Le bisphénol A, ou BPA, est un produit chimique couramment utilisé dans les matières plastiques, les reçus de caisse et le revêtement de boîtes de conserve et autres contenants alimentaires. Des études ont estimé qu’au moins 90% de la population présentent des niveaux décelables de BPA dans le corps.
Les chercheurs ont nourri durant 6 semaines des souris femelles avec une dose de BPA avant l’accouplement, puis tout au long de la grossesse et l’allaitement. Ils ont ensuite pris un mâle et une femelle de chaque portée et les ont suivis jusqu’à 10 mois. Leur étude montre que 23% des souris exposées par l’alimentation de leur mère, à la plus élevée des 3 doses testées de BPA, ont développé des tumeurs du foie et des lésions précancéreuses. Plus la dose est importante, plus l’incidence des tumeurs est élevée : ainsi les souris dont les mères ont reçu la dose la plus élevée soit 50 mg de BPA par kg de nourriture ont un risque multiplié par 7 de tumeurs du foie que les souris de mères non exposées (OR : 7.23).

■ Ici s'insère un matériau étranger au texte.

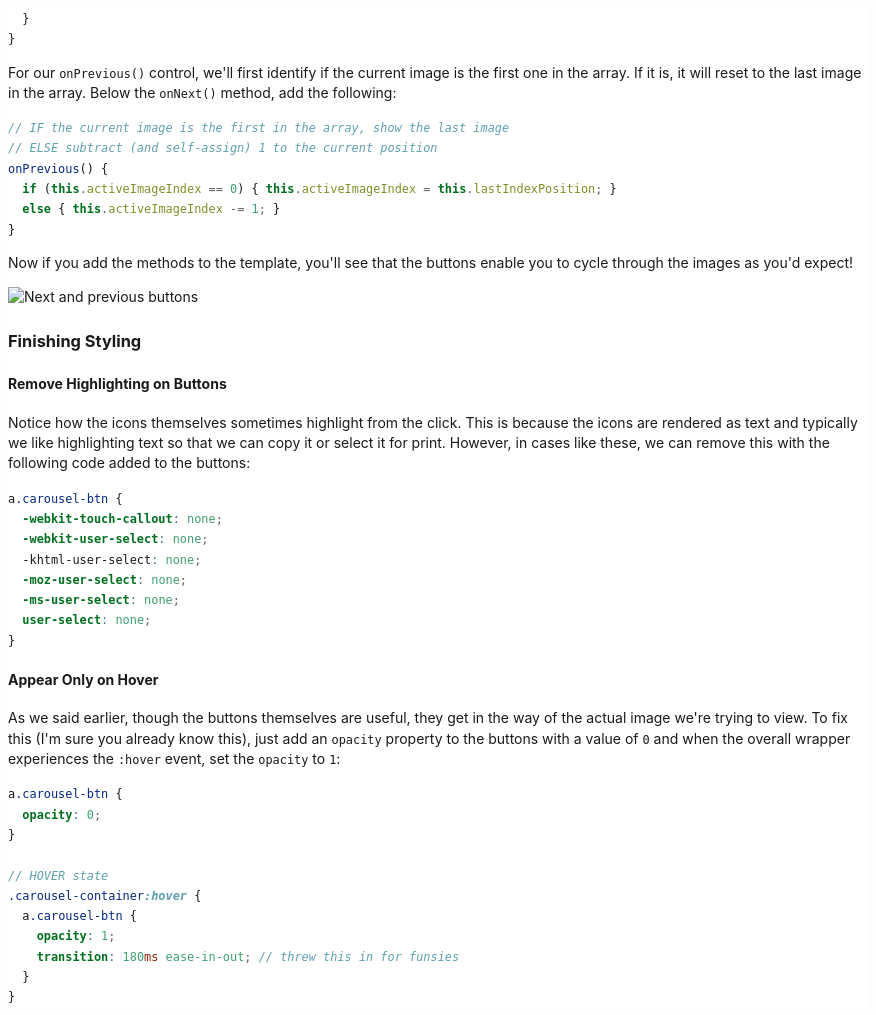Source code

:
 ```typescript
  }
}
```



For our `onPrevious()` control, we'll first identify if the current image is the first one in the array. If it is, it will reset to the last image in the array. Below the `onNext()` method, add the following:

```typescript
// IF the current image is the first in the array, show the last image
// ELSE subtract (and self-assign) 1 to the current position
onPrevious() {
  if (this.activeImageIndex == 0) { this.activeImageIndex = this.lastIndexPosition; }
  else { this.activeImageIndex -= 1; }
}
```



Now if you add the methods to the template, you'll see that the buttons enable you to cycle through the images as you'd expect!

![Next and previous buttons](https://zwkbcfekyorurkjubugn.supabase.co/storage/v1/object/public/bucks/watchy_faces/clickWatchFaces.gif?t=2022-09-02T01%3A03%3A06.437Z)

### Finishing Styling

#### Remove Highlighting on Buttons

Notice how the icons themselves sometimes highlight from the click. This is because the icons are rendered as text and typically we like highlighting text so that we can copy it or select it for print. However, in cases like these, we can remove this with the following code added to the buttons:

```scss
a.carousel-btn {
  -webkit-touch-callout: none;
  -webkit-user-select: none;
  -khtml-user-select: none;
  -moz-user-select: none;
  -ms-user-select: none;
  user-select: none;
}
```

#### Appear Only on Hover

As we said earlier, though the buttons themselves are useful, they get in the way of the actual image we're trying to view. To fix this (I'm sure you already know this), just add an `opacity` property to the buttons with a value of `0` and when the overall wrapper experiences the `:hover` event, set the `opacity` to `1`:

```scss
a.carousel-btn {
  opacity: 0;
}

// HOVER state
.carousel-container:hover {
  a.carousel-btn {
    opacity: 1;
    transition: 180ms ease-in-out; // threw this in for funsies
  }
}
```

· Ce développement tumoral est identique quel que soit le sexe- alors que les femelles sont normalement à risque moindre de développement spontané du cancer du foie.
· Enfin, il est lié non à une exposition directe mais indirecte via la mère.
La recherche se poursuit : L’étape suivante est de rechercher chez des souris exposées via leur mère, des biomarqueurs génétiques ou épigénétiques qui pourraient signaler de manière précoce le risque de cancer, puis d’identifier les biomarqueurs équivalents chez l’Homme. La même équipe avait trouvé, lors d’une précédente étude, du BPA dans les tissus du foie de fœtus humain,- ce qui suggère l’importance de l’exposition in utero- ainsi qu’une concentration élevée de formes conjuguées libres (non métabolisées) de BPA- ce qui suggère une capacité moindre chez le fœtus à éliminer les substances toxiques.
C’est l’une des premières études à rapporter une association statistiquement significative entre l’exposition au BPA et des tumeurs cancéreuses, dans n’importe quel organe. Elle suggère que l’exposition précoce au BPA pourrait aussi avoir des conséquences pour la santé humaine.
D’autant que les effets indésirables probables sur le foie font déjà partie des dernières conclusions de l’Agence européenne de sécurité sanitaire (EFSA) sur les effets liés à l’exposition au BPA. L’EFSA vient tout juste de recommander dans l’attente des résultats de l’évaluation américaine en cours, de diviser par 10 la dose journalière tolérable (DJT).